§ **PROBLEM DESCRIPTION**
Using the entries that follow, report the number of lines that include the string "Nodo", without any other text.

☆ ☆ ☆ ☆ ☆ ☆ ☆

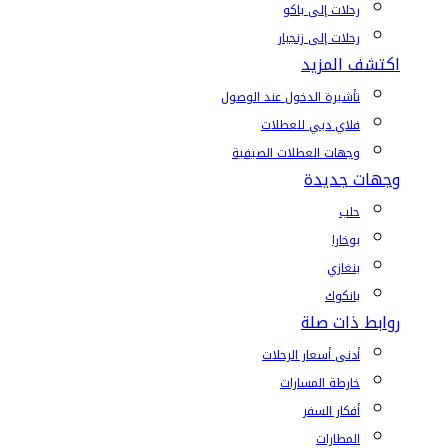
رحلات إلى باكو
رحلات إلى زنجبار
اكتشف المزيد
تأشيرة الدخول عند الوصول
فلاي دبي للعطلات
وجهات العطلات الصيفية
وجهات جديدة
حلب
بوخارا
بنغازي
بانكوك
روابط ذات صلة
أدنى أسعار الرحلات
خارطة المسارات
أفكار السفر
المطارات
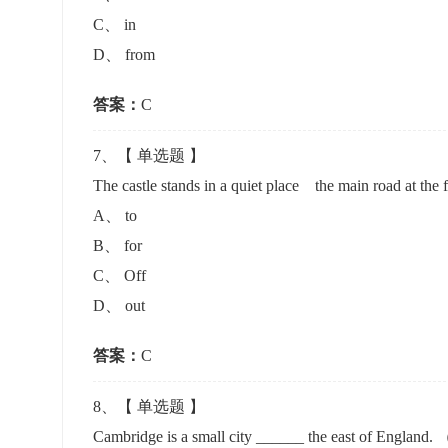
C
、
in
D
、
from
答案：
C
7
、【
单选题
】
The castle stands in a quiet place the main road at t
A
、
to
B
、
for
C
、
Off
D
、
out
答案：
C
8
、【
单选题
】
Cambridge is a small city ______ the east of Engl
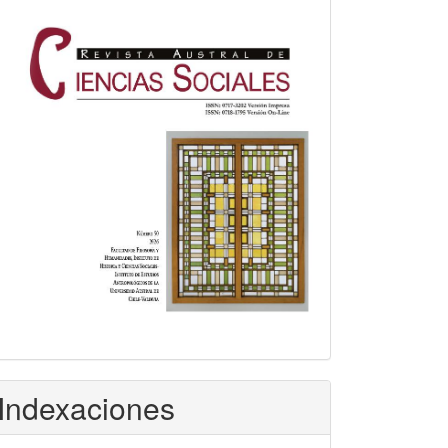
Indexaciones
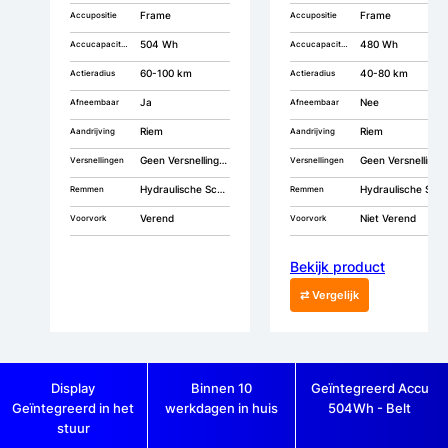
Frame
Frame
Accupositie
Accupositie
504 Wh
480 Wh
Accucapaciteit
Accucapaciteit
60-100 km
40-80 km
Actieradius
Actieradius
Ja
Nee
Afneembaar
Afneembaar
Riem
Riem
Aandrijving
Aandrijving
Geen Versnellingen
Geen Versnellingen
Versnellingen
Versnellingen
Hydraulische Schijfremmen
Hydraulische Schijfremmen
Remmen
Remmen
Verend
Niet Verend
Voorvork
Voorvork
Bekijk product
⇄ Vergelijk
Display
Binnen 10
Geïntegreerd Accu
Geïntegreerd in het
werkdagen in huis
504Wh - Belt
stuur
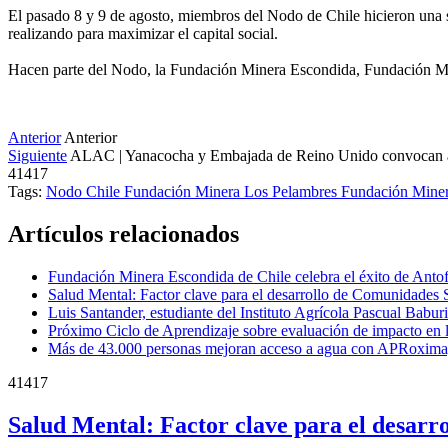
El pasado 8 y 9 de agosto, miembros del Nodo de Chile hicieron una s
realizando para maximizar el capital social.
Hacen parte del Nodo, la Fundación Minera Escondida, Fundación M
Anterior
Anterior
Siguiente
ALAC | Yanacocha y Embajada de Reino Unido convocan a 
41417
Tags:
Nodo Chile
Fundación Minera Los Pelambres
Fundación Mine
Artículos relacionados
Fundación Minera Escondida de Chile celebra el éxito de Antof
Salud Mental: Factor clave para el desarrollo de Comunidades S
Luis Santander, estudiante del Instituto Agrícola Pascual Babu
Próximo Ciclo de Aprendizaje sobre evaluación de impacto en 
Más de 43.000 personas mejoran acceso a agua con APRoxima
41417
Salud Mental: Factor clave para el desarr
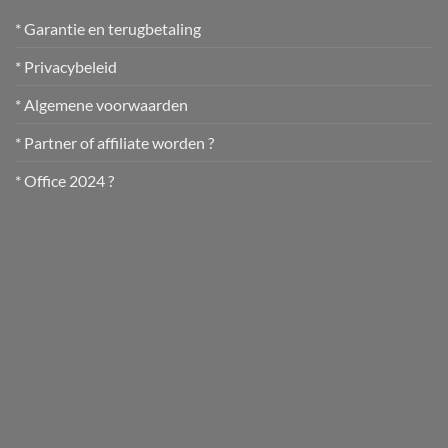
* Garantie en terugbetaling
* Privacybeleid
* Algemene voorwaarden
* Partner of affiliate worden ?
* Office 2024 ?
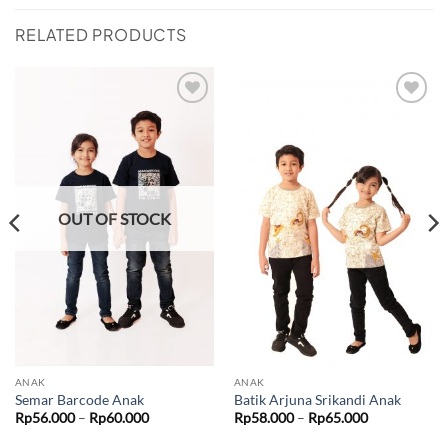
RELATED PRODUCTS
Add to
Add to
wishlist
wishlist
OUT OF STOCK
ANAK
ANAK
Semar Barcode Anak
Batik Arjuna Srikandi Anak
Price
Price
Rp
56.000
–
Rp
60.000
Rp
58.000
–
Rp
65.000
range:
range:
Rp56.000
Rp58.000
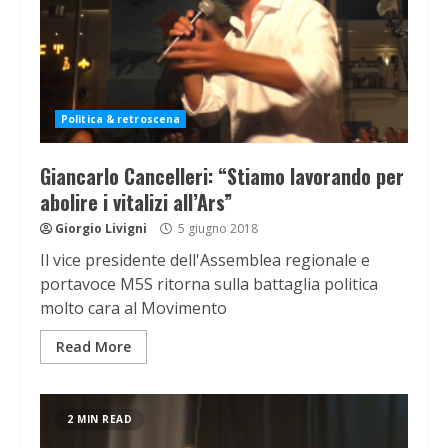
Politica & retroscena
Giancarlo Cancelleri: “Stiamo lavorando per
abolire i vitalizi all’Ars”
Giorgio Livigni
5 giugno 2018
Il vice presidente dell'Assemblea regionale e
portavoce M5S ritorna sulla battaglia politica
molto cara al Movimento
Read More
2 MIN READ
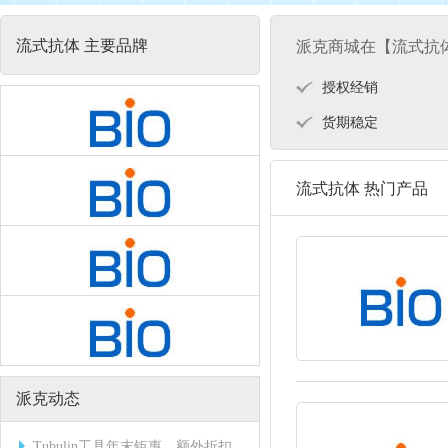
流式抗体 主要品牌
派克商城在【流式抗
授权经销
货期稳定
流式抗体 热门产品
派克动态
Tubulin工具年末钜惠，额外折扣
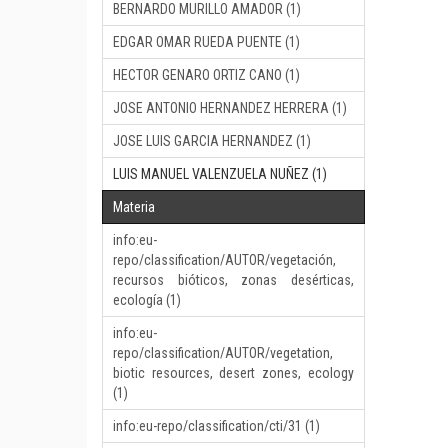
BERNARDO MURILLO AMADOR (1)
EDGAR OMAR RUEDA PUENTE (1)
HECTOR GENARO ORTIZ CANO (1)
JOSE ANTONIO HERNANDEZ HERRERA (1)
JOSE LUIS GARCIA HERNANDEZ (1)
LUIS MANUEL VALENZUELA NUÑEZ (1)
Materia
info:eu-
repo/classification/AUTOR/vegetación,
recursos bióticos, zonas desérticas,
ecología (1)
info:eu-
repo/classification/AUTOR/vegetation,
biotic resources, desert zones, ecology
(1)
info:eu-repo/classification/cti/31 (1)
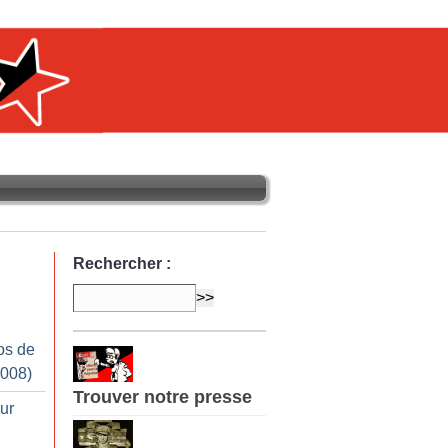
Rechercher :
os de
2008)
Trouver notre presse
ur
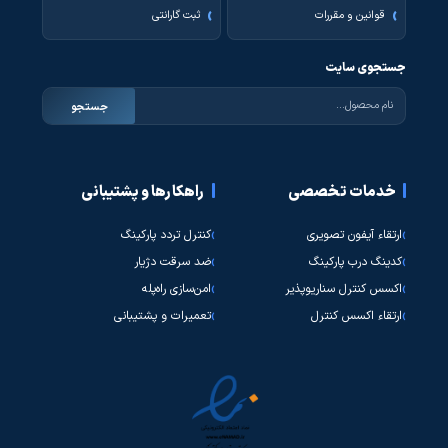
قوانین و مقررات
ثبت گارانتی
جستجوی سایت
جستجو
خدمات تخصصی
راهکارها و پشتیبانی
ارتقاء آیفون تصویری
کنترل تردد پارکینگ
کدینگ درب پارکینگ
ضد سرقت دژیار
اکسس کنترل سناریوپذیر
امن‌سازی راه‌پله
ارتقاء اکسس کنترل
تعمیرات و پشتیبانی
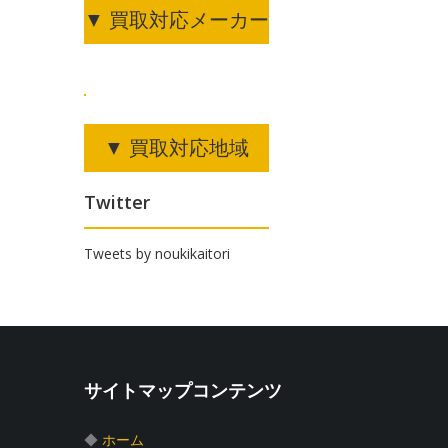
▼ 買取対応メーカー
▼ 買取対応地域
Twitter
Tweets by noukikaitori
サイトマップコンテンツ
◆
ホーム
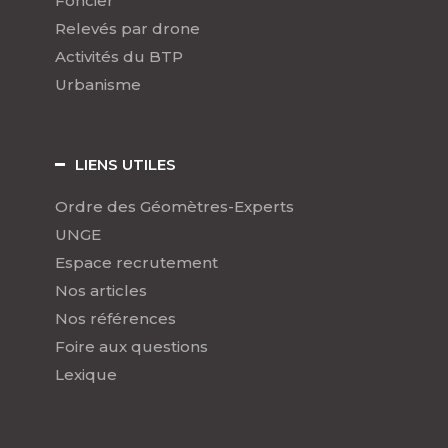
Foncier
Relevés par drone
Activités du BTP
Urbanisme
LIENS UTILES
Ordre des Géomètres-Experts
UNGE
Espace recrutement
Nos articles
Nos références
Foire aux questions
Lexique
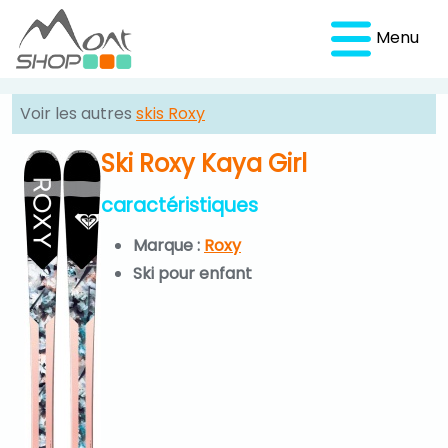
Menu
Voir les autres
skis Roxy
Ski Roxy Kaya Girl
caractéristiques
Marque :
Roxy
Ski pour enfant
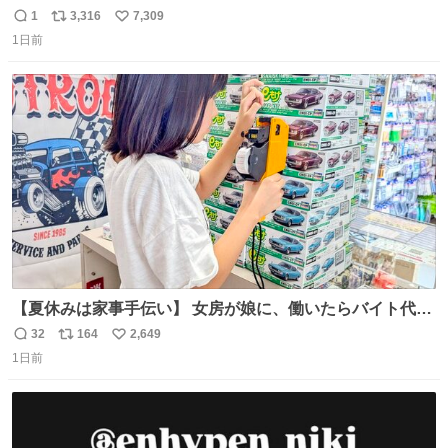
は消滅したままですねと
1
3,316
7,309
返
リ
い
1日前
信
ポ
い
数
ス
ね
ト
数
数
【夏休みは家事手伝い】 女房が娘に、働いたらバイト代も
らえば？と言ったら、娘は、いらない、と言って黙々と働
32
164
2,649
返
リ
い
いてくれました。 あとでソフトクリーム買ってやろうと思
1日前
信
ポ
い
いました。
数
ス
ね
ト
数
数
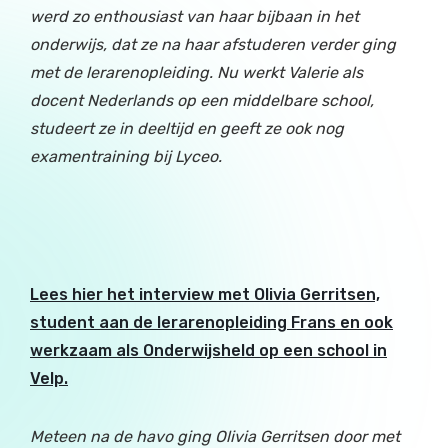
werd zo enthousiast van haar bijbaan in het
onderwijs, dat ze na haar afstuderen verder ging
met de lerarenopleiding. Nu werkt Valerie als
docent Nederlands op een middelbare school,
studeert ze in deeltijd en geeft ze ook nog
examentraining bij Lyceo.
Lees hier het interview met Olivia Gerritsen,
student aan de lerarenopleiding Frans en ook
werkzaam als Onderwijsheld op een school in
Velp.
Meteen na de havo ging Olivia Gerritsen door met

☆ ☆ ☆ ☆ ☆ ☆ ☆

§ **SOLUTION FOR THIS TASK**
3